From the Van Ling chat:
Wow. That's great that they're "stepping up to the challenge." They're definitely standing by their product.
I didn't get a chance to participate in or read the transcript of Van Ling's chat, but the TPM/EE issue has bothered me since day one!
Obviously somebody's trying to pull the wool over somebody's eyes! TPM definitely has some type of anamoly going on and I know my vision is fine. Anyone here wear EE glasses?
I can't imagine why it is that the folks at Lucasfilm (and THX) don't see what so many other people are seeing. It was so blatantly obvious to me the moment I started watching the film and I thought it to be a major deterent from throughly enjoying it (but that doesn't stop me from watching all together).
Glad you posted that link Artur to Bjoern's site, because I think that's it in a nutshell.
Anyway, I'd fly to LA to take a look at the process and to examine the film up close and personal with someone from THX/Lucasfilm so I can walk up to the screen and point out what it is they are supposed to be seeing.
On thing is obvious, Van Ling has never watched The Phantom Menace on DVD.
Just a quick question before I head over to Bjoerns' site...is edge enhancement noticeable on analog RPTVs?
Whether or not there 'is edge enhancement being done', there are enhanced edges on many titles including TPM, and it is hurting picture quality substantially. When trailers and/or overseas versions have much less 'enhancement', something is going on!
Maybe somebody is 'trying too hard' on the transfers for the R1 release copies.
Why is it that 'quick and dirty' transfers like those used on Academy screeners do not have enhanced edges, then when the 'official' disc comes out, the edges are enhanced (see Cast Away).
To join the bandwagon, both the plain tabletop player I use onto a 20" direct view shows something that looks suspiciously like edge enhancement, and on the PC drive playing onto a 20" progressive monitor.
Now, maybe the machine Mr.
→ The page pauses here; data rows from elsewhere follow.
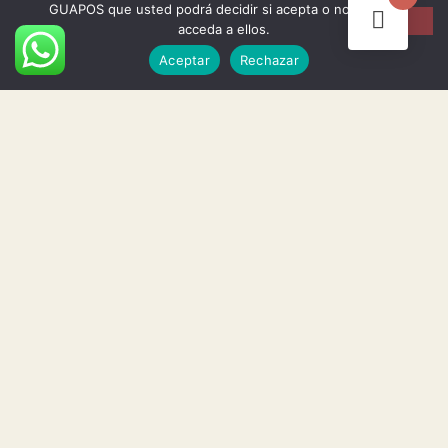
GUAPOS que usted podrá decidir si acepta o no cuando
Politica de cookies
acceda a ellos.
Aceptar
Rechazar
Política de privacidad
Asi son nuestros cuadros
Envios y devoluciones
Términos y condiciones
Info
Preguntas frecuentes
Comparar
Eventos de arte
Lista de deseos
Cuadros personalizados
Tienda y horarios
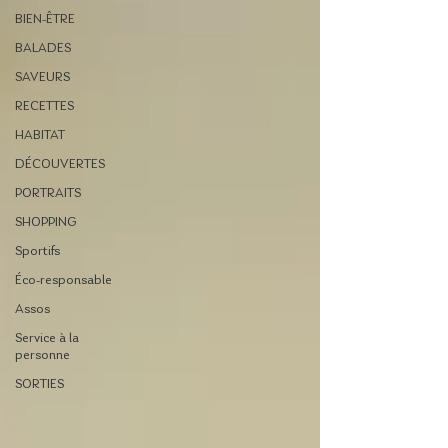
BIEN-ÊTRE
BALADES
SAVEURS
RECETTES
HABITAT
DÉCOUVERTES
PORTRAITS
SHOPPING
Sportifs
Éco-responsable
Assos
Service à la
personne
SORTIES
Ling was playing on didn't have an Edge Enhncement knob.
Maybe it had a Sharpness knob.
Before you all start questioning the credentials of a man who works in the industry, maybe we should give this a chance to happen (the workshop).
People have started using EE as a catch-all phrase for every halo they see on their sets. There could be multiple reasons these appear. TPM was done almost entirely digitally. Perhaps the artifacts were introduced there and the film to dvd transfer just brought it over as is? Or any other number of theories.
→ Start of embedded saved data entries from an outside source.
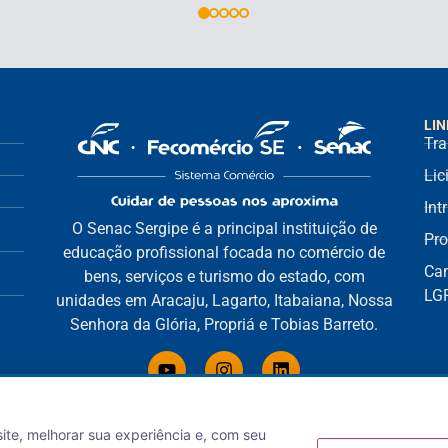
LIN
Tra
Lic
Int
O Senac Sergipe é a principal instituição de
Pro
educação profissional focada no comércio de
Can
bens, serviços e turismo do estado, com
LG
unidades em Aracaju, Lagarto, Itabaiana, Nossa
Senhora da Glória, Propriá e Tobias Barreto.
site, melhorar sua experiência e, com seu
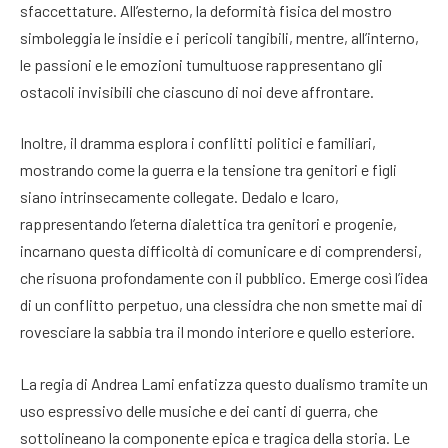
sfaccettature. All’esterno, la deformità fisica del mostro
simboleggia le insidie e i pericoli tangibili, mentre, all’interno,
le passioni e le emozioni tumultuose rappresentano gli
ostacoli invisibili che ciascuno di noi deve affrontare.
Inoltre, il dramma esplora i conflitti politici e familiari,
mostrando come la guerra e la tensione tra genitori e figli
siano intrinsecamente collegate. Dedalo e Icaro,
rappresentando l’eterna dialettica tra genitori e progenie,
incarnano questa difficoltà di comunicare e di comprendersi,
che risuona profondamente con il pubblico. Emerge così l’idea
di un conflitto perpetuo, una clessidra che non smette mai di
rovesciare la sabbia tra il mondo interiore e quello esteriore.
La regia di Andrea Lami enfatizza questo dualismo tramite un
uso espressivo delle musiche e dei canti di guerra, che
sottolineano la componente epica e tragica della storia. Le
There are halos there, no doubt about it. But can you definitively swear on all you hold dear that you're absolutely sure it's EE? I can't.
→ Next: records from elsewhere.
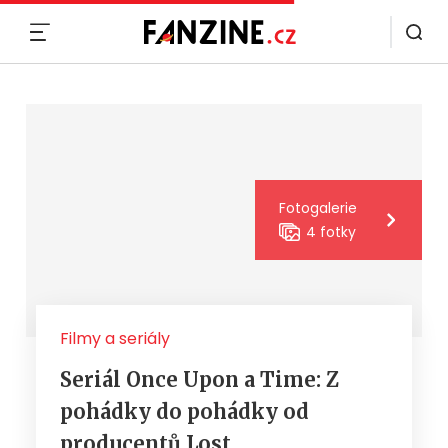
MENU
Fotogalerie
4 fotky
Filmy a seriály
Seriál Once Upon a Time: Z
pohádky do pohádky od
producentů Lost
Let's give this a chance before we start slamming people who, quite frankly, know more about the process than 99% of us.
When it aired on FOX in 480p a couple of months ago, there was a lot less EE and my LD also has less.
THX is full of shit, that is EE. I still believe the LD sounds better too.
Both the LD and the DVD are sourced from the same High-Def master. It has been theorized that some compression tools introduce halos, but if the LD lacks halos, than THX is not lying.
As was mentioned in part of the lengthy EE thread on TPM some months ago, apparently some compression machines (I think Sony was mentioned) will add what appears to be EE without the operator doing anything. Thus, Van Ling could be correct that no one *added* any edge enhancement, but it could also be true at the same time that there is tons of EE present on the disc.
For those theorizing "it's part of the movie", no one saw it on the big screen, and it isn't visible in the trailer portions of the same scenes.
Regardless of what happens, it looks like shit and the studios ought to take action to prevent it happening. If the machines are adding it automatically, recalibrate them or junk them. It's utterly unacceptable. I don't care what you call it.
Back when the disc was announced, I think it was Bill Hunt who asked if they did a new transfer,or were going to use the digital master for the DLP projection. They replied that they wanted it to look like film, and did a top-notch high-def back at the initial video release.
It is important to notice that I personally hold *nothing* against Van Ling on this matter. I'm certain he's speaking the truth, besides he wasn't at all involved with the video transfer.
However, I blame THX/Lucasfilm for putting out a transfer below the standard we are expecting for a high-profile release like Star Wars.